Russland hat bis zu 15.000 Kubaner für den Krieg gegen die Ukraine rekrutiert – so ein Vertreter des Hauptnachrichtendienstes
Das ist eine maschinelle Übersetzung eines Artikels aus der Onlinezeitung Ukrajinska Prawda. Die Übersetzung wurde weder überprüft, noch redaktionell bearbeitet und die Schreibung von Namen und geographischen Bezeichnungen entspricht nicht den sonst bei Ukraine-Nachrichten verwendeten Konventionen.
Hauptverwaltung für Aufklärung: Russland hat 10.000 bis 15.000 Söldner aus Kuba für den Krieg in der Ukraine rekrutiert.

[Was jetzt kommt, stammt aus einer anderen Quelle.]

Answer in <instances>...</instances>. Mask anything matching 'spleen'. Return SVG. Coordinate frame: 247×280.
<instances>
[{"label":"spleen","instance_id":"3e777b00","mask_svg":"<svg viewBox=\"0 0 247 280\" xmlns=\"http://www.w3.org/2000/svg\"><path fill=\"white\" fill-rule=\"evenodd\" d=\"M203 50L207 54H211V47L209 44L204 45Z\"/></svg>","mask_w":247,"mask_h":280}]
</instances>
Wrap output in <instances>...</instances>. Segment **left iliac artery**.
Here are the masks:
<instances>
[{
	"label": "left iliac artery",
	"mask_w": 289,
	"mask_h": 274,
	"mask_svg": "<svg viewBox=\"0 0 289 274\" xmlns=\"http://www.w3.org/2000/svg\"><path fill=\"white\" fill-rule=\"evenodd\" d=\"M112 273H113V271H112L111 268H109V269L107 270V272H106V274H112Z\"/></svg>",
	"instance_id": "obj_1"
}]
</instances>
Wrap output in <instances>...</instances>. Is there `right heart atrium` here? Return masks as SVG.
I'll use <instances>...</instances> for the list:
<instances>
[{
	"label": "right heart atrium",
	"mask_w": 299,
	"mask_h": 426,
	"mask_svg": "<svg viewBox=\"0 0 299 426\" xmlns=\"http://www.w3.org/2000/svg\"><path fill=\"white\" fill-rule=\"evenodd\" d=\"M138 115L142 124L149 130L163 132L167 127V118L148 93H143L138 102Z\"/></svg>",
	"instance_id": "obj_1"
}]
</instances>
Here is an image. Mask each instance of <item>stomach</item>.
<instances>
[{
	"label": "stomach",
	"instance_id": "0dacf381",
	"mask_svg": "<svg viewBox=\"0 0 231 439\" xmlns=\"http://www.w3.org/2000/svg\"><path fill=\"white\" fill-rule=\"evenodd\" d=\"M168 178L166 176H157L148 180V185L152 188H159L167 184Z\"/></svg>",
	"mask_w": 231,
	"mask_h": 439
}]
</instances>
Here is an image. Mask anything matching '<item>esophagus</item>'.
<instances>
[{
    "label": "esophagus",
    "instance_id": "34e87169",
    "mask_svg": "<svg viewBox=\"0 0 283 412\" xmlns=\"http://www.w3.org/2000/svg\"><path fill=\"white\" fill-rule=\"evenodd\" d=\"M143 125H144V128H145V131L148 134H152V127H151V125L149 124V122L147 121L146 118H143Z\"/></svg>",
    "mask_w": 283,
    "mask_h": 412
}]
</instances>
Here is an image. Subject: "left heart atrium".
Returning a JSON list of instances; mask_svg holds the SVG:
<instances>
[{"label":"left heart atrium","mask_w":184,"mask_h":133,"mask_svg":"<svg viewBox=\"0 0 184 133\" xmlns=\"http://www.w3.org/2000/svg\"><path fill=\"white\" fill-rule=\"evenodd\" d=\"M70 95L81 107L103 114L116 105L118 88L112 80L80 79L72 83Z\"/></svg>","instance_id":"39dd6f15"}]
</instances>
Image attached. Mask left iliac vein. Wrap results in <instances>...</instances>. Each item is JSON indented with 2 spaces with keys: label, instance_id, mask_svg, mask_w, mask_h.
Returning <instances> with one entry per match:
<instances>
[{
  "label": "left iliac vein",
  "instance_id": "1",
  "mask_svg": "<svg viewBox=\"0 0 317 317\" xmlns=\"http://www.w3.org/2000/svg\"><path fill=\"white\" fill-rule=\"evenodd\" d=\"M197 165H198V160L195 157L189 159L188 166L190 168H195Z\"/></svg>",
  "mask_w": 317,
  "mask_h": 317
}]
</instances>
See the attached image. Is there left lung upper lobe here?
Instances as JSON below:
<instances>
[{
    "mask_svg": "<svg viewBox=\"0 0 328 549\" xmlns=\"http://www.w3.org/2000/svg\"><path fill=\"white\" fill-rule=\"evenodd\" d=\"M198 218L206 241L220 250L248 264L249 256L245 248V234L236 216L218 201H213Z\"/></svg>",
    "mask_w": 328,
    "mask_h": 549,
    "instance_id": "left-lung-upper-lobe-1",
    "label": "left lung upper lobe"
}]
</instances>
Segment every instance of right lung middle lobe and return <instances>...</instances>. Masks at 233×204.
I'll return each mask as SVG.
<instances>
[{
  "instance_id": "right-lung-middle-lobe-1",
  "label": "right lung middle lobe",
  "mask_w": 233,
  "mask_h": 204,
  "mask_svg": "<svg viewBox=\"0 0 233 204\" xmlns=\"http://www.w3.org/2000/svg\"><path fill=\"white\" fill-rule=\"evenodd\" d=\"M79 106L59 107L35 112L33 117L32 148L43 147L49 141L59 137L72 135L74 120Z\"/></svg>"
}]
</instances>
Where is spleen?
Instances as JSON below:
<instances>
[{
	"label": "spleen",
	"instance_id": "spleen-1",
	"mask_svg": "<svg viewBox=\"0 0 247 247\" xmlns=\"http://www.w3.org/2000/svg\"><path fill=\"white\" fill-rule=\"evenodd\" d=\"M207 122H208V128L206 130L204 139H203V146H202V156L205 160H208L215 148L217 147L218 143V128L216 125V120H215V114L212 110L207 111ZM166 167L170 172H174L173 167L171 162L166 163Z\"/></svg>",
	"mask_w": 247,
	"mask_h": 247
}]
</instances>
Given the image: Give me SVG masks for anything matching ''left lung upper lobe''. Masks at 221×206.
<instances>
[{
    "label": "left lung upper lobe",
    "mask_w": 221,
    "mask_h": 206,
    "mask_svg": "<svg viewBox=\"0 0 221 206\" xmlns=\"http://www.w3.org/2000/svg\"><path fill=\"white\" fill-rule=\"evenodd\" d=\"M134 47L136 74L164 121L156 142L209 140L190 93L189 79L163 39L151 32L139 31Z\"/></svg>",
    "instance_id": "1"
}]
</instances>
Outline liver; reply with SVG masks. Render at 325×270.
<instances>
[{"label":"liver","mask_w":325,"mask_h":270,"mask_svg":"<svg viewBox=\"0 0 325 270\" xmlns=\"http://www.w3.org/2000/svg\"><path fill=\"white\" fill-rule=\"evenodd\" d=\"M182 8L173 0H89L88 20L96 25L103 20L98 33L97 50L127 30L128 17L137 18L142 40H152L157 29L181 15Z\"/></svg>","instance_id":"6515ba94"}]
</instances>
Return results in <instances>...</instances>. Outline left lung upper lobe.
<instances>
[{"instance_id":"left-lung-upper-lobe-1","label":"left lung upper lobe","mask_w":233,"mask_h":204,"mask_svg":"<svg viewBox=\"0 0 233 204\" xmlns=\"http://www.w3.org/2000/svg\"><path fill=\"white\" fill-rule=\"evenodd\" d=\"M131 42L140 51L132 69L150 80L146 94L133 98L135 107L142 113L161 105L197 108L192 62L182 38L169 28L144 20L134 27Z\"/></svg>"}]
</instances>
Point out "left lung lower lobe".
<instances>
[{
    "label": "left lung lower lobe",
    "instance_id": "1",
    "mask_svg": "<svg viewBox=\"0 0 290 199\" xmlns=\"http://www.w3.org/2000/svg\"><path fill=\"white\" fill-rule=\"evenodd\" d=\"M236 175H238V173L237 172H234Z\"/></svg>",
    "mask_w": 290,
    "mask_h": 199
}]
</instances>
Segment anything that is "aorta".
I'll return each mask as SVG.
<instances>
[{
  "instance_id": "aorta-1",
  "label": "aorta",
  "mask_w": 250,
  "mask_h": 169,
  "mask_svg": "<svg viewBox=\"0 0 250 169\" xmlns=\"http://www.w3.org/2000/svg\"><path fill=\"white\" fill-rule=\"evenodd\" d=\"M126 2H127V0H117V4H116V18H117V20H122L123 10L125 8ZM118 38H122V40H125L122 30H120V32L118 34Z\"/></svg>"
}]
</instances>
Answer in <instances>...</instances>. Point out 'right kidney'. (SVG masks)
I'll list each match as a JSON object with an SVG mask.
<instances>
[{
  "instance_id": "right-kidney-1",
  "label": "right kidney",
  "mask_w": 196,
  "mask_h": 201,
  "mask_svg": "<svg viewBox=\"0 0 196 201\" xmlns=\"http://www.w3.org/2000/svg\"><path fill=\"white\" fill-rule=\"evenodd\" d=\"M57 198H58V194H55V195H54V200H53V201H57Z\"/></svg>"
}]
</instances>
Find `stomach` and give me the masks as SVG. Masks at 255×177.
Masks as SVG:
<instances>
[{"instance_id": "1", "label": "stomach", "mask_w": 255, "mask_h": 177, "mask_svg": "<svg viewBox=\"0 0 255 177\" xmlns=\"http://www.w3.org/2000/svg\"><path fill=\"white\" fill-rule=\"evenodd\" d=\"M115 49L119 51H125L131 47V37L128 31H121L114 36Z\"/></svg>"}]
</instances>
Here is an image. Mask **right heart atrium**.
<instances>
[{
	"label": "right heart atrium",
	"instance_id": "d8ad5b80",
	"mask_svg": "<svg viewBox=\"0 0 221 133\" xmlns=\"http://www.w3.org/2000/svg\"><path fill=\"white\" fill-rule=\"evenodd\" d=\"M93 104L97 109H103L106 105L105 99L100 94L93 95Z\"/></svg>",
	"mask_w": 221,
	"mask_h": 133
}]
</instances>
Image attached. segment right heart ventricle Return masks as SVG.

Die Hauptverwaltung für Aufklärung hat die Namen von über tausend Kubanern bestätigt, die einen Vertrag mit den Streitkräften der Russischen Föderation unterzeichnet haben.

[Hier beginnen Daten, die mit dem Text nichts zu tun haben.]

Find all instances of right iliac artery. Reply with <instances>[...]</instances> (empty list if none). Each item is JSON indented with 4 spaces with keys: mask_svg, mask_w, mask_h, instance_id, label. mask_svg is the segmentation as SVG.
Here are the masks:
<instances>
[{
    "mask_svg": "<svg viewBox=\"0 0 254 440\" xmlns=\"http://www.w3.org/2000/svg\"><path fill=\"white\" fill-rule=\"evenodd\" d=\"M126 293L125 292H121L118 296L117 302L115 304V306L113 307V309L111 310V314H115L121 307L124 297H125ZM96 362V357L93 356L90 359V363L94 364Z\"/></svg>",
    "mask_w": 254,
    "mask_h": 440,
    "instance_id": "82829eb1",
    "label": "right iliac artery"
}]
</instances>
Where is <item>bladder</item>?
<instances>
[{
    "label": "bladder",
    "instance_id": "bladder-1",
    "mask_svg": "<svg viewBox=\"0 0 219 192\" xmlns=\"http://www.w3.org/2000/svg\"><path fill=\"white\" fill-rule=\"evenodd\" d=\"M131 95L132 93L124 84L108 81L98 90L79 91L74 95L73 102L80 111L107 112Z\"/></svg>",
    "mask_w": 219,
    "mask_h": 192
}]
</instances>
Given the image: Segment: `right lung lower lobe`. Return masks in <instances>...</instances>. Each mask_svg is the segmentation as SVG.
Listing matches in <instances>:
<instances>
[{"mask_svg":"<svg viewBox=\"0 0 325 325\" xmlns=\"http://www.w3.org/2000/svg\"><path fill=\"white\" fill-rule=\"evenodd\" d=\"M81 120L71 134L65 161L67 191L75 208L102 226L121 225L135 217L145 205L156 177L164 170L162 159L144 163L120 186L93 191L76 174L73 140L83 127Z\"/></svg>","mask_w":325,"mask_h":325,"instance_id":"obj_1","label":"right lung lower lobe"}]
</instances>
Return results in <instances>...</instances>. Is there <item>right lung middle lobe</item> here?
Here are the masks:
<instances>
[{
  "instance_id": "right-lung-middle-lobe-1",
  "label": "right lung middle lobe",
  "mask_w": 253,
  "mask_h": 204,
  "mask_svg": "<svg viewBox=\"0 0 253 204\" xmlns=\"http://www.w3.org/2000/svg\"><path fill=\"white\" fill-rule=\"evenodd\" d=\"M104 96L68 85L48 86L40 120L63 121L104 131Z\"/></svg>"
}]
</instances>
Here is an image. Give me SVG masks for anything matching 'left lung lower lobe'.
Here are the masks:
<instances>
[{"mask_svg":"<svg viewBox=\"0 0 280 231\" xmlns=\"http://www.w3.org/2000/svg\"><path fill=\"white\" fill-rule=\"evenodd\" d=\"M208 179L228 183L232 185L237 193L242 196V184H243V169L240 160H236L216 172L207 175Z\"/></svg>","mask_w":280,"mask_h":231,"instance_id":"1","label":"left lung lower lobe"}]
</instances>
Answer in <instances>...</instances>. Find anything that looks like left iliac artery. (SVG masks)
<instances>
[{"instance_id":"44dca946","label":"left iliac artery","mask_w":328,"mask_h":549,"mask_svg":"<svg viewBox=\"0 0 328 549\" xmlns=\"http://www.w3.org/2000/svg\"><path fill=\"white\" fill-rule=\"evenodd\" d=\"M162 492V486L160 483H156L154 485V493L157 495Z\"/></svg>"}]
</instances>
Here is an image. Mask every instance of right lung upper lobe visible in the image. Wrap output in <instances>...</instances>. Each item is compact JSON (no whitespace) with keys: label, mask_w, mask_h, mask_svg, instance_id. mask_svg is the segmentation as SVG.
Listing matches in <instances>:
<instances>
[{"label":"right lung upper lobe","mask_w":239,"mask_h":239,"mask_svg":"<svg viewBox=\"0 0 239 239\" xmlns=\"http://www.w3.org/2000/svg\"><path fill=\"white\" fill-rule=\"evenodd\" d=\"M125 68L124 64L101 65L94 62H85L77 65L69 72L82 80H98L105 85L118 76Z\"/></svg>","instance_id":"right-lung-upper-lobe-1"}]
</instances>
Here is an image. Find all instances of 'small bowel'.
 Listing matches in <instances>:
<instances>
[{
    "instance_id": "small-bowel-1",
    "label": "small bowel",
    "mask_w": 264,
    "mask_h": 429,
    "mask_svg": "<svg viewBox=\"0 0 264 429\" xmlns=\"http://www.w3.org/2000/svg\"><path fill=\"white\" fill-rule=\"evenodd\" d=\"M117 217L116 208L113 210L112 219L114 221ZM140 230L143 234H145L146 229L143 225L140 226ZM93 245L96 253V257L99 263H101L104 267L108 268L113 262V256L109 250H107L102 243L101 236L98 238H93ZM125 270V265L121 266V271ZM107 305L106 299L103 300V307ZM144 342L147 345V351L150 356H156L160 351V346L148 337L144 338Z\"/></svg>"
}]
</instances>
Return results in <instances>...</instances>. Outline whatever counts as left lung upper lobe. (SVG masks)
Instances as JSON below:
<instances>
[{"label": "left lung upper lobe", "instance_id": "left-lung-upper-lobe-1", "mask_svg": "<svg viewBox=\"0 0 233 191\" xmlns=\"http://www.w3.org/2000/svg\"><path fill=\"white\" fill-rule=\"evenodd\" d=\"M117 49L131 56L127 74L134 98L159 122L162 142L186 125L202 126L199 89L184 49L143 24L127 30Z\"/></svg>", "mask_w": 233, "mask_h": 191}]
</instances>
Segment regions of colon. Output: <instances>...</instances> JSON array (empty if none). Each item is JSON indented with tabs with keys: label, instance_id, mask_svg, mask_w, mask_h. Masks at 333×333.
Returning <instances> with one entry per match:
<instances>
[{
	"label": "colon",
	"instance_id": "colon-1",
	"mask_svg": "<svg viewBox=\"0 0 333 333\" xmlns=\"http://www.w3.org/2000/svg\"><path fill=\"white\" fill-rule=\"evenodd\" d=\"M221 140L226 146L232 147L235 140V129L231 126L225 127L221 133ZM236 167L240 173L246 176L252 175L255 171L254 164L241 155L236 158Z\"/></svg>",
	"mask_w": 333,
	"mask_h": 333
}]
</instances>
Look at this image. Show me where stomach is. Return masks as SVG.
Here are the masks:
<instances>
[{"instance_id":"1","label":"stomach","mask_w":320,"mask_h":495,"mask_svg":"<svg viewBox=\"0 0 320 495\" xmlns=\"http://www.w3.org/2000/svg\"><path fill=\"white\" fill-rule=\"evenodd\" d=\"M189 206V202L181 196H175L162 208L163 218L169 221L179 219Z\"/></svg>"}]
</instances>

Im Hauptnachrichtendienst des Verteidigungsministeriums geht man davon aus, dass Russland 10 bis 15.000 Söldner aus Kuba für den Krieg gegen die Ukraine rekrutiert hat.

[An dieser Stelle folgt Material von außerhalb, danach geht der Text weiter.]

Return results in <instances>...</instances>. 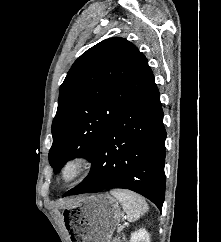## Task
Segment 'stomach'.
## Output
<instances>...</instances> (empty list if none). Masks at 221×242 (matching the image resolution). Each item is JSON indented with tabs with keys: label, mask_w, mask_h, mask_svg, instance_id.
Here are the masks:
<instances>
[{
	"label": "stomach",
	"mask_w": 221,
	"mask_h": 242,
	"mask_svg": "<svg viewBox=\"0 0 221 242\" xmlns=\"http://www.w3.org/2000/svg\"><path fill=\"white\" fill-rule=\"evenodd\" d=\"M66 210L71 242H110L121 217L117 200L108 193L73 199Z\"/></svg>",
	"instance_id": "stomach-1"
}]
</instances>
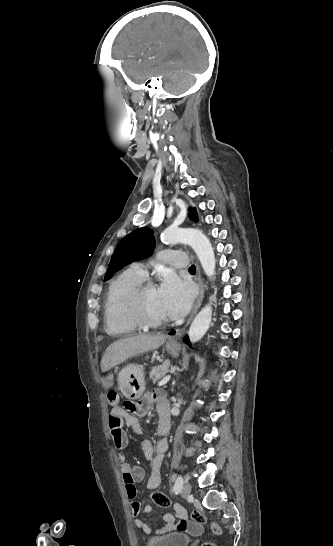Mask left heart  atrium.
<instances>
[{
  "instance_id": "1",
  "label": "left heart atrium",
  "mask_w": 333,
  "mask_h": 546,
  "mask_svg": "<svg viewBox=\"0 0 333 546\" xmlns=\"http://www.w3.org/2000/svg\"><path fill=\"white\" fill-rule=\"evenodd\" d=\"M159 300L167 318L184 316L191 307L193 290L189 283L182 281L173 272L163 275L157 289Z\"/></svg>"
}]
</instances>
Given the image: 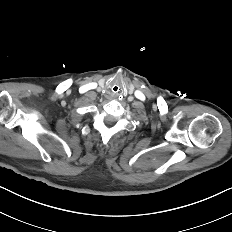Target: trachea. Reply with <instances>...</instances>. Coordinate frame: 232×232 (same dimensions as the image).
<instances>
[{"mask_svg":"<svg viewBox=\"0 0 232 232\" xmlns=\"http://www.w3.org/2000/svg\"><path fill=\"white\" fill-rule=\"evenodd\" d=\"M121 91V87L118 85V84H114L112 87H111V92L112 93H119Z\"/></svg>","mask_w":232,"mask_h":232,"instance_id":"trachea-1","label":"trachea"}]
</instances>
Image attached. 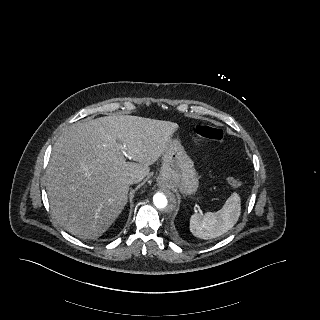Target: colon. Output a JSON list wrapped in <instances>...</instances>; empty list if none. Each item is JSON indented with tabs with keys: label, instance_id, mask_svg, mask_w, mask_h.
Here are the masks:
<instances>
[{
	"label": "colon",
	"instance_id": "obj_1",
	"mask_svg": "<svg viewBox=\"0 0 320 320\" xmlns=\"http://www.w3.org/2000/svg\"><path fill=\"white\" fill-rule=\"evenodd\" d=\"M194 130H195V133L199 137L207 139V140L214 142V143L221 142L224 137V133H223L222 129L215 127V126L208 125L203 122L197 123L194 126ZM227 182L232 187L241 186V181L238 178L229 177V178H227Z\"/></svg>",
	"mask_w": 320,
	"mask_h": 320
}]
</instances>
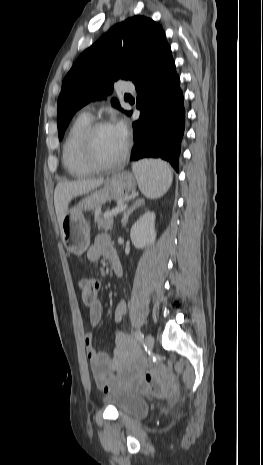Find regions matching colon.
<instances>
[{
	"label": "colon",
	"mask_w": 263,
	"mask_h": 465,
	"mask_svg": "<svg viewBox=\"0 0 263 465\" xmlns=\"http://www.w3.org/2000/svg\"><path fill=\"white\" fill-rule=\"evenodd\" d=\"M99 282L93 278H84L79 281V290L81 298L86 305H93L97 301L99 293ZM174 388L168 385L160 394H168L173 392Z\"/></svg>",
	"instance_id": "1"
}]
</instances>
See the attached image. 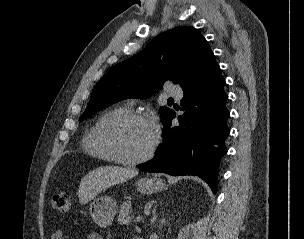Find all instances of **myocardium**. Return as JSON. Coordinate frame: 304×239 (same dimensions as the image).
I'll return each mask as SVG.
<instances>
[{"instance_id":"1","label":"myocardium","mask_w":304,"mask_h":239,"mask_svg":"<svg viewBox=\"0 0 304 239\" xmlns=\"http://www.w3.org/2000/svg\"><path fill=\"white\" fill-rule=\"evenodd\" d=\"M134 121L150 123L149 119L144 114L129 111L122 113L111 119L102 130V134H101L102 141L105 147L107 148V150L112 155L113 161L123 165H138L148 161L153 156L159 143L158 134L155 133L152 144L143 155L135 158H126L122 156L116 145V141H115L116 132L123 125Z\"/></svg>"}]
</instances>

Quelle: Andrij Tschernjak, Vertreter der Hauptverwaltung für Aufklärung des Verteidigungsministeriums der Ukraine, „Radio Swoboda“ (Donbass.Realiji)
Zitat: „Wir betrachten die kubanischen Söldner nicht als eine eigenständige Streitmacht, die das Geschehen auf dem Schlachtfeld beeinflussen könnte.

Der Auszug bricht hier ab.